A family enjoys every part of their home on Thompson lake.
By Laura Serino
Photographed by Brian Vanden Brink
Photographed by Brian Vanden Brink Sometimes it’s as much about the journey as it is about the destination. There are two ways to get to Thompson Lake, a quiet locale close to the busy lakes region. The faster way is Route 26, in the company of other travelers in a rush to dip their toes.
Then there’s the road less traveled. A windy drive through the back roads of Raymond into Poland. A landscape that changes from rolling and pastoral to thickly forested. A giant wooden sign for “Camp Fernwood” by the side of the road looks plucked right out of a kitschy eighties camp movie. For Michael and Kim Pelzar, a shaded, long driveway is the final leg before reaching their destination — the family’s lakefront retreat.
Michael bought his first lake cottage over fifteen years ago. It was more bachelor pad than family home, and when he and his wife Kim started growing their family, they soon needed more space. They weren’t just looking for a summer spot, but a home that they could use throughout the year for weekend visits. After two years and nearly thirty house tours later, a house came on the market that caught their eye. Situated on 8.5 acres with three hundred and fifty feet of waterfront, the house wasn’t the perfectly renovated home they were looking for, but they fell in love with it anyway.
“We didn’t want to miss out on our first summer on the lake, so we took that time to figure out what to do with the property,” says Michael.
That first summer allowed them to live in the space and take note of what wasn’t working. They enlisted the help of Fryeburg-based architect John Cole to help them decide what to do. “We talked about everything from tearing it down to just making cosmetic fixes,” says Cole. “As often happens in cases like this, people get to a point where they say, we’re only going to do this once, so let’s do it right.”
“John asked us what we wanted from the house and then told us he’d come back to us with some concepts,” says Michael. “He ended up coming back with just one because he felt it was such a natural fit for what we were looking for.” Adds Kim, “He had a vision far beyond anything we could have contemplated.”
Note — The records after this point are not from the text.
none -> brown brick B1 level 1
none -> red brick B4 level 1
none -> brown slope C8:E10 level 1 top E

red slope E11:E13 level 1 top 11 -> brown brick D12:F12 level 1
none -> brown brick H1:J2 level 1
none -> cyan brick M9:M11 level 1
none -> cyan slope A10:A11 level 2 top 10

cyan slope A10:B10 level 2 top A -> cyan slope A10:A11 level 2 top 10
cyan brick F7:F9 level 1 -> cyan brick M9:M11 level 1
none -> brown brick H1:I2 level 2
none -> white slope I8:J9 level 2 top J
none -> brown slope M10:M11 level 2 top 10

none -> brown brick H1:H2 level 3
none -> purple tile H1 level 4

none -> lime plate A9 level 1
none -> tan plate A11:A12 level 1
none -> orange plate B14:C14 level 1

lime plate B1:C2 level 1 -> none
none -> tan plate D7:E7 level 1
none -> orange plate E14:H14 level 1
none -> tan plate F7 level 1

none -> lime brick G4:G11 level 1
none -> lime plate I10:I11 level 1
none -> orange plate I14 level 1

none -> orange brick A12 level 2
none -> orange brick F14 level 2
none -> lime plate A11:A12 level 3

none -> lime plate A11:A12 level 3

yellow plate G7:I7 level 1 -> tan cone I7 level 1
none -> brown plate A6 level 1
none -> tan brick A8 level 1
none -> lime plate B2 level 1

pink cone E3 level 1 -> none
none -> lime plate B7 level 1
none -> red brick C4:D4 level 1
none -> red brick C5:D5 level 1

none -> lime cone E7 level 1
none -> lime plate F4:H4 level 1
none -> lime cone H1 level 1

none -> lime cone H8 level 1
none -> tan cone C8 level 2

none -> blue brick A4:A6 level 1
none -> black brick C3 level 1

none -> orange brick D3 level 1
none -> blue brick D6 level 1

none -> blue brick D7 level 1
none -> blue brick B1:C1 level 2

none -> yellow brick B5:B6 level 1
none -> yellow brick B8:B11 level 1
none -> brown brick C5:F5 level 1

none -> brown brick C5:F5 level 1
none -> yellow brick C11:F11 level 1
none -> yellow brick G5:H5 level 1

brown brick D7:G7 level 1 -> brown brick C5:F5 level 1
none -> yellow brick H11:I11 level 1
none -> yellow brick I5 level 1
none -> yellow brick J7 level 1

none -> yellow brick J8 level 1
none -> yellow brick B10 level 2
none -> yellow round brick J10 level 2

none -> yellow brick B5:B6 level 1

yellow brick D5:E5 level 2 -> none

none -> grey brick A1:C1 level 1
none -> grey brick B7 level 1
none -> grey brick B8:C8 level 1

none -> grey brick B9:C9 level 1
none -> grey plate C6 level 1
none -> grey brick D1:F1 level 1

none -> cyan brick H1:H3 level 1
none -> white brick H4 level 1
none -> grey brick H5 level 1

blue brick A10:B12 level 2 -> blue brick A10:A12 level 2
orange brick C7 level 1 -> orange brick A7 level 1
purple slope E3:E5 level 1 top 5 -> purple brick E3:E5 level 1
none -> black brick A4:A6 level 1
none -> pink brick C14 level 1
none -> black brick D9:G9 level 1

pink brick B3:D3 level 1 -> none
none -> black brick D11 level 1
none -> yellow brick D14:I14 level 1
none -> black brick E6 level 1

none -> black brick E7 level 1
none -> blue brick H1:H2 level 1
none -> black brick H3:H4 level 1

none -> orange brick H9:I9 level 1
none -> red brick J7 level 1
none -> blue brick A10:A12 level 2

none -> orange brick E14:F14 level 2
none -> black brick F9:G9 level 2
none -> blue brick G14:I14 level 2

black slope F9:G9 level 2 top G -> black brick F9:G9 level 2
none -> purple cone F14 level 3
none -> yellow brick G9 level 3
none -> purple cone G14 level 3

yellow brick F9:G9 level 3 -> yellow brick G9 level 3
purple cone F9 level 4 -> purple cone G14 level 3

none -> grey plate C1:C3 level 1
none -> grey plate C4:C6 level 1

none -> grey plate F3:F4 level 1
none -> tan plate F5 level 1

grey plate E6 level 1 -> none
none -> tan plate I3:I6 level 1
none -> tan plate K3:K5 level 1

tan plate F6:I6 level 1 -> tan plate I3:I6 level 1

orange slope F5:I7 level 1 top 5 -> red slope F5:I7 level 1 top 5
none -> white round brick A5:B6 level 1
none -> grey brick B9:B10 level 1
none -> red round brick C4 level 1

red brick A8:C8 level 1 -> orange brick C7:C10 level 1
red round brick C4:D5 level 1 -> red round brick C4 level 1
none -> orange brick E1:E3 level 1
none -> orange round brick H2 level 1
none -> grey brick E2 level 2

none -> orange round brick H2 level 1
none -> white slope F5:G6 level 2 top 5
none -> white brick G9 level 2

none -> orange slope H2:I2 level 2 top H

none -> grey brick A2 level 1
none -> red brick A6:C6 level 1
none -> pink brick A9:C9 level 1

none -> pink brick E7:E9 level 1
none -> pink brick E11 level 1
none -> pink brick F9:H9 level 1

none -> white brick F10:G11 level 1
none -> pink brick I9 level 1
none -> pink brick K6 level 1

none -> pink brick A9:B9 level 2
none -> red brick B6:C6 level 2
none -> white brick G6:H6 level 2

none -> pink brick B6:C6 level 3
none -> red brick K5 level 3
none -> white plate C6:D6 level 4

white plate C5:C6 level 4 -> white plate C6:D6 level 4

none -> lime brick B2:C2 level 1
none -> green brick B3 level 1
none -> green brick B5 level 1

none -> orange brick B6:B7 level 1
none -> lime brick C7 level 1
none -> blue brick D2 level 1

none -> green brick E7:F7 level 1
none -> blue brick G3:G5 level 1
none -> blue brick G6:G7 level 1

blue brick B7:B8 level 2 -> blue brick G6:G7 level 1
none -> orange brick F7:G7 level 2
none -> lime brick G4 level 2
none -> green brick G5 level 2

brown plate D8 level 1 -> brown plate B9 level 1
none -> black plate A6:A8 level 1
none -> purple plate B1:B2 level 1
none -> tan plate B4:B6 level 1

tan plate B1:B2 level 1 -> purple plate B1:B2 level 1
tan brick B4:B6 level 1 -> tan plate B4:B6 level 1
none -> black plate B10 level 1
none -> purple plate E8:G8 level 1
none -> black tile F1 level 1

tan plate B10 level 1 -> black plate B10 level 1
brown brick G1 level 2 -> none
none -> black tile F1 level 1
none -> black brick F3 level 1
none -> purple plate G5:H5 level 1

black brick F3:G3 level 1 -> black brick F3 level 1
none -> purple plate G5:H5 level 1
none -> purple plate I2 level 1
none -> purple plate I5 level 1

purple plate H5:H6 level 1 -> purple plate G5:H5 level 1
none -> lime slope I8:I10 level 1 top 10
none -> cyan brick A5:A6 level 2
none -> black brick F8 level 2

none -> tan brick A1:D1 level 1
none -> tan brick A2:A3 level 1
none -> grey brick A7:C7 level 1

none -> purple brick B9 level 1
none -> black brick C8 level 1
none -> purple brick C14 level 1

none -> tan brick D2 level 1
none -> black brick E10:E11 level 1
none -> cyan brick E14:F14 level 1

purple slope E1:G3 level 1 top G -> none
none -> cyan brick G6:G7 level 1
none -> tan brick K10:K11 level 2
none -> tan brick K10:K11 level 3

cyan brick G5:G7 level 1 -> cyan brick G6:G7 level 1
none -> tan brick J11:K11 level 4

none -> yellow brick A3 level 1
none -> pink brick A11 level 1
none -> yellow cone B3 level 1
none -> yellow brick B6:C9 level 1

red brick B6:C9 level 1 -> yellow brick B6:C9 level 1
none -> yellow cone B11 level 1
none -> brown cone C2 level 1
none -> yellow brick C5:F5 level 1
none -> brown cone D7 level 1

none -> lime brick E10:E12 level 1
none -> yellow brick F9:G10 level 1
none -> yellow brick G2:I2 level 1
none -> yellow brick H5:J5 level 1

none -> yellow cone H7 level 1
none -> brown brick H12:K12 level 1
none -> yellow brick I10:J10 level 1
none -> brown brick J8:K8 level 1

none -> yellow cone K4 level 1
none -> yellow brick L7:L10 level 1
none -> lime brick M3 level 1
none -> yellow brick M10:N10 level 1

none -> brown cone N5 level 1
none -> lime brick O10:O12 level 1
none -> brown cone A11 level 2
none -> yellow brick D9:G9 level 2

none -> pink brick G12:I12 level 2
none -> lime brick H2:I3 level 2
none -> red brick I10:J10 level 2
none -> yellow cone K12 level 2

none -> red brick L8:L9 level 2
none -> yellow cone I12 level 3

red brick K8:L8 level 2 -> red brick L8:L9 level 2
Tackling a large renovation project remotely was a challenge for the couple. Based in the Boston area, the two were nervous about balancing busy jobs, two kids, and a major overhaul on their newly purchased home. And though the vision for the home was there, they still needed a builder they could trust.
John introduced them to Gregg Seymour of Seymour Construction, which is based in Western Maine and New Hampshire. Since the couple had already been narrowing down the bids, they were hesitant to add another player into the mix. In the end, though, they went with Seymour. “Gregg was phenomenal. We trusted him to make all the little decisions. He laid out an entire project plan, and he anticipated issues far ahead of us,” says Michael. “He was a great listener and he was flexible. He struck that perfect balance between taking control and listening to our needs.”
The first order of business was to remove the attached garage and build a large family room. “The garage was occupying the best location on the site, and we wanted to create a space that would take advantage of the sweeping lake views,” says Cole. The kitchen was given an overhaul to be more family friendly. It now flows openly to a larger dining area, which is furnished with a locally made barn-board table for family meals, all with a view of the fieldstone fireplace. They also wanted to expand the screened-in porch to accommodate a dining table and a built-in sectional sofa. “In the summertime, the porch becomes the living room,” says Michael.
The family of four wanted to be able to host visitors in their new home, so the basement was gutted and storage rooms were turned into guest bedrooms.
Inspired by a friend’s guest house on Martha’s Vineyard, the couple built another guest room, with a full bath and kitchenette, above their new detached garage.
To obliterate any remnants of the once suburban ranch home, Cole re-clad the exterior with red cedar siding. He gave it a contemporary twist by alternating bands of shingles and clapboards.
An oversized back lawn is the perfect place for afternoon wiffle ball games and big enough for many kids to play. “It’s rare to have an open yard leading down to the lake,” says Michael. A new dock was purchased from Great Northern Docks, which manufactures here in Maine. A platform at the end is the perfect spot to hop in and out of the family boat and watch a steady stream of kids plunge into the cool waters below. It’s not uncommon to catch a four-pound bass from the platform either.
It’s a serene place that’s almost eerily calm compared to the more bustling lakes in the area. “We can clear our minds when we’re here,” says Kim. Classic Adirondack chairs on the dock face southwest towards Shawnee Peak and Mayberry Hill. There’s also a view of two islands connected by a single-lane bridge, with only the occasional car shuffling by. It’s a reminder of the only journey everyone dreads — leaving.
Laura Serino is the web copywriter for L.L.Bean and the founder of the blog Fore Front Fashion.